"Drôle", "Mixte"... Les séries françaises déchantent face aux exigences des géants du streaming
Après l'euphorie d'un lancement à grand budget, la série "Drôle" n'a pas été reconduite pour une deuxième saison par Netflix. Une mésaventure expérimentée l'an dernier par une autre série, "Mixte", hébergée par une autre plateforme. Des décisions motivées par des critères de rentabilité multiples et complexes.
C'est la douche froide pour des séries françaises comme Drôle ou Mixte, arrêtées au bout d'une saison respectivement par Netflix et Amazon, selon des critères jugés peu lisibles mais qui ramènent à l'exigence de performance internationale des géants du streaming.
Après l'euphorie d'un lancement à gros budget pour Drôle, sa créatrice Fanny Herrero, révélée avec le succès mondial de Dix pour cent, ne cachait pas sa tristesse la semaine dernière après sa non-reconduction pour une deuxième saison. "C'est un tel engagement de créer une série, de se projeter sur la durée, de rêver sa suite ! De la voir soudainement annulée, j'ai un peu les jambes coupées", confiait à Télérama la scénariste qui avait signé en exclusivité avec la plateforme pour créer cette série sur le milieu du stand-up. Et d'ajouter : "Nous n'avons pas satisfait les attentes d'audience de Netflix, selon leurs standards et leur algorithme que personne ne connaît vraiment."

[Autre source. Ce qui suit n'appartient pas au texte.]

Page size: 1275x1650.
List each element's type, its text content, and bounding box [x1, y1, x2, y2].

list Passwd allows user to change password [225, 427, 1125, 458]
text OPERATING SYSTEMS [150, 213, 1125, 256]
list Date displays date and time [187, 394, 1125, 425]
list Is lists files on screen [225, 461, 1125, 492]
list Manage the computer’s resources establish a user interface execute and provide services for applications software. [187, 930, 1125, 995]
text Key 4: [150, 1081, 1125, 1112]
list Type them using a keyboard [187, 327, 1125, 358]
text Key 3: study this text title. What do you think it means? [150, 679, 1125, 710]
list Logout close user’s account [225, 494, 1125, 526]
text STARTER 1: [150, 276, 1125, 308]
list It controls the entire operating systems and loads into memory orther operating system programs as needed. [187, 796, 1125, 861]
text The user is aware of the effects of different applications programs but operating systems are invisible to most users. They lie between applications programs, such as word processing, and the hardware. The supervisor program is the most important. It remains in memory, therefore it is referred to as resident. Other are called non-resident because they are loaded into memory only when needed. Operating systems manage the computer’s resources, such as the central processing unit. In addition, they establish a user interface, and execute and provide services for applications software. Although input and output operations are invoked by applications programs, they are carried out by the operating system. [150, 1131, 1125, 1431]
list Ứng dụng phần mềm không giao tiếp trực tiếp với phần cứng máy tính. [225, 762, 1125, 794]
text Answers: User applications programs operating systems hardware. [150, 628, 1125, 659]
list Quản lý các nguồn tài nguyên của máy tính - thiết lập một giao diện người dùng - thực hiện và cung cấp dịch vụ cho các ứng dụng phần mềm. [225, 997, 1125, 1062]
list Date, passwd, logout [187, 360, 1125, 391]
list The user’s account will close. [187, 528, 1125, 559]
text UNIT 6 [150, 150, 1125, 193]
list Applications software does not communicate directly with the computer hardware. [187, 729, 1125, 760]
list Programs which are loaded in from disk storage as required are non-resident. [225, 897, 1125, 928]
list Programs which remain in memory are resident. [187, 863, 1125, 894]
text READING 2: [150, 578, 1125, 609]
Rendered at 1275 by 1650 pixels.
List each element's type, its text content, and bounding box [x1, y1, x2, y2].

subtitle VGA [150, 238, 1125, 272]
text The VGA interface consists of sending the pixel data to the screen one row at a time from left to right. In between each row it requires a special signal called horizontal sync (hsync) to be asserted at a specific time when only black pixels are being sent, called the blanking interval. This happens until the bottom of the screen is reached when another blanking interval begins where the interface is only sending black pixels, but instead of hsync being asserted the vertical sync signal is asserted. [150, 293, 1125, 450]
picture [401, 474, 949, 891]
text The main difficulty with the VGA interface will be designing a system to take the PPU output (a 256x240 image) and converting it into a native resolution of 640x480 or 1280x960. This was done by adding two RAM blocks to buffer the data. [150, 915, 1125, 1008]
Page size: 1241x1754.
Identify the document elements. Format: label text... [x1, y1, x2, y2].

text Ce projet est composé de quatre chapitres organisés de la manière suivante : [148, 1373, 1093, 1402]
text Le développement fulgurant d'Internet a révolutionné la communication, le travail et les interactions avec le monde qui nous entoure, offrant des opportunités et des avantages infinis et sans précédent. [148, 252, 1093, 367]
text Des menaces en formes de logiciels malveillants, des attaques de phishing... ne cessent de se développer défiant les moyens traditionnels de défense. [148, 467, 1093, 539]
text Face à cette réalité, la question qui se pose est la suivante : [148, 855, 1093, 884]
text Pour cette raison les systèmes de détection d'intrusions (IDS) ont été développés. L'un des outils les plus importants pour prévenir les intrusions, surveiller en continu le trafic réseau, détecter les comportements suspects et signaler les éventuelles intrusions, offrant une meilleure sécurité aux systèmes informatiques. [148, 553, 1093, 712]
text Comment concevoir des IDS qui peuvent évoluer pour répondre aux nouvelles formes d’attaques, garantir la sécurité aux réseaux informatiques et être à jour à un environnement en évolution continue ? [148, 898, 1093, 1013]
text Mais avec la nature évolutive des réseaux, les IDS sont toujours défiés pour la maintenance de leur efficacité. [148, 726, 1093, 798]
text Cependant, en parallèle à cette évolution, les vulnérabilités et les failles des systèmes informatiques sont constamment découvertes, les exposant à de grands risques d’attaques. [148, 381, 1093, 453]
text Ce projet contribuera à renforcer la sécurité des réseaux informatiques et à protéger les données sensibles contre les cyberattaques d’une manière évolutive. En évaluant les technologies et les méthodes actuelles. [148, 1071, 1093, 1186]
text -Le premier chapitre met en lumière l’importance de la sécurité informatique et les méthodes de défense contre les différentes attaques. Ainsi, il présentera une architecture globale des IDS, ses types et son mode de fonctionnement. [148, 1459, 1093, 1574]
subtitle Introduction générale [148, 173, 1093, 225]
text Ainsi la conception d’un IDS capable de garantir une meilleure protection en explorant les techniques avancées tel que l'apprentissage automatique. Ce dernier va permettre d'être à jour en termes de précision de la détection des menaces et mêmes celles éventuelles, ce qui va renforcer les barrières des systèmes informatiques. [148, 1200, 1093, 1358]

Un rapport entre "audience et coûts"
Interrogée par l'AFP, la plateforme Netflix, qui a perdu de nombreux abonnés, avait souligné la nécessité d'un juste rapport entre "audience et coût de fabrication". En 2021, une autre pointure française du scénario, Marie Roussin, à l'origine des Bracelets rouges pour TF1, vivait une déception similaire avec l'arrêt de Mixte, première série 100% française d'Amazon Prime Video sur les débuts de la mixité scolaire dans un lycée des années 1960.
Malgré un retour de la plateforme sur des "statistiques excellentes", attestant que la grande majorité des spectateurs avaient suivi intégralement la série, celle-ci n'a pas été renouvelée faute d'avoir atteint le nombre requis de vues pendant les 28 premiers jours de diffusion, relate à l'AFP Marie Roussin sans divulguer de chiffres exacts. Une décision d'autant plus difficile à comprendre qu'"on était hyper proche d'avoir atteint l'objectif", avec des retours positifs sur la série tant des critiques que du public, ajoute l'autrice, également présidente de la guilde française des scénaristes, le syndicat de la profession.
Des "règles très floues, pas fiables"
"Qu'une plateforme ou une chaîne arrête une série qui ne rassemble pas assez de monde, c'est normal. Mais ce qui était frustrant pour Mixte, c'est que les règles semblaient très floues, pas fiables", regrette Marie Roussin. Pour l'heure, pas de renaissance en vue pour cette série, dont Amazon détient les droits, comme pour Drôle chez Netflix. Interrogés par l'AFP sur leurs mesures d'audiences, Amazon Prime Video et Disney+, qui devront décider de l'avenir de leurs séries françaises Totems, Week-end family ou Parallèles, n'ont pas souhaité communiquer.
Chez Netflix, on se dit attentif à plusieurs mesures d'audience, comme le nombre d'heures passées devant un programme ou la proportion d'abonnés le regardant dans son intégralité, mais aussi à son coût de fabrication. Et plus la production est chère, plus la barre est haute, précise-t-on. "Pour Netflix, comme Amazon, ça ne suffit pas d'avoir une base de fans qui va regarder leurs séries. Avoir des audiences de niche pour des marchés de niche, ce n'est pas intéressant pour eux parce que ce n'est pas rentable", affirme à l'AFP la journaliste Capucine Cousin, autrice de Netflix et cie : les coulisses d'une (r)évolution.
Bien qu'"inattendu", l'arrêt de Drôle s'inscrit dans une longue liste de productions originales interrompues par Netflix chaque année, mentionne la journaliste, rappelant que la colère des fans de la série américaine Sense 8 à l'annonce de son arrêt n'avait pas fait plier la plateforme. "Lancer une nouvelle série, donc un nouvel univers suscitant la curiosité des abonnés, leur coûtera moins cher plutôt que d'étirer une série sur plusieurs années", analyse-t-elle. Reste aussi à renforcer "l'indépendance des équipes françaises", selon un scénariste échaudé. "Ce sont des Américains ou des Britanniques qui décident de ce qui va plaire à un public français. Il faudrait que ça change."